"The real storm came next day, and I had to cling to the bars of the cage with both hands to save myself from being flung from side to side and broken against the iron. There were periods, I think, when I fainted from exhaustion, emerging incredibly bruised, and instantly in the grip of the sickness again. The buoy was hurled about, down into the grey valleys between the waves, drenched over and over with masses of water, as though some giant were flinging down enormous pailfuls; indeed, it remains a mystery to me why I wasn't drowned. No doubt I would have been if the light platform hadn't floated like a cork. The bell was ringing wildly all the time. Every time I went down with the buoy I saw the sky tilting impossibly over my head, and the wave curling up above me before it smashed and fell, burying me beneath it."

He became silent, and sat for a long while heavily brooding to himself. Once or twice he closed his eyes, as though his thoughts were causing him intolerable pain. I knew that he was living again through all that racket and nightmare. I didn't say anything; the thunder of the storm roared too loudly in my head for me to upraise my small voice against it, or to offer my tiny sympathy to that man whose endurance had been measured against the elements, and whose standard must be for ever after raised to the summit of their standard.

He let fall one or two phrases that seemed to open a rift down into the mirk of his experience, so that I thought I looked for a moment into the very night that he described:

"I had simply given up hope. I was so weak, you understand. By the time that night came I was just letting myself be thrown about, anyhow, quite limp, my head rolling and my arms flacking; I must have looked like a man in a fit. Whenever I opened my eyes I saw the moon between the clouds rushing furiously down the sky, and rushing back the other way as another wave took me up again on its crest. The light of the moon was just sufficient to light up the rough and tumble of the inky hills of water. I remember thinking quite stupidly to myself that the moon was a dead world, and that I envied her for being dead. All this happened to me," he said, frowning across the table with sudden intentness, "the week before last."

This mention of human time brought me back with a shock from the fantastic world to which he had transported me.

"Hallo!" I said, starting as one awakened, and making in my confusion a ridiculous remark, "it must be getting very late."

Only the ceiling light burnt in the little restaurant, which but for ourselves was deserted. The stranger leant over towards me, and a shiver passed over me at the nearness of this man whom I did not know, and to whose extraordinary experience I had, so to speak, by my own doing, been made a party. I wanted to put an end to it now, I wanted to say, "Yes, I have been very much interested. Thank you very much for telling me," and then to get up and go away. But at my first movement he detained me.
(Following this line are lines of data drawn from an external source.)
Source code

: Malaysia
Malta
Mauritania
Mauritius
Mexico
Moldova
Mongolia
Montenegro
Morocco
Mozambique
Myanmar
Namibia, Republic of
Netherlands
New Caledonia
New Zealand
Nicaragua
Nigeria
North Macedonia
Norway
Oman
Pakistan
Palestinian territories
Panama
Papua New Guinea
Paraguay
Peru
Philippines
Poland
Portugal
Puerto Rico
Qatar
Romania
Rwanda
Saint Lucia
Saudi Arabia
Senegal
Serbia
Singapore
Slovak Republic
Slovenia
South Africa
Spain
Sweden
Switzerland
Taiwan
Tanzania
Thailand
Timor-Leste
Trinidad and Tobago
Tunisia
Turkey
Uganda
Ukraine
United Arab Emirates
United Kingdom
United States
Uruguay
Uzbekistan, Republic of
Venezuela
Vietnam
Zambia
"Listen a little longer. I'm not mad, you know, and you needn't be afraid that I shall ever bother you afterwards. You don't know what good this has done me. I've been alone with this thing for a fortnight, nearly, thinking about it. The storm.... It lasted for two days; that made four days since I had been on the buoy. I think another day of storm would have killed me, There wasn't much life left in me by the time the sea began to go down. Two days of storm...."

His voice trailed away. I think he felt, as I did, that the moment was over when he had really held all my attention and all my imagination. It was no good trying to revive it. I was tired, as though I had lived through some brief but violent mental stress.

"Two days of storm," he muttered vaguely.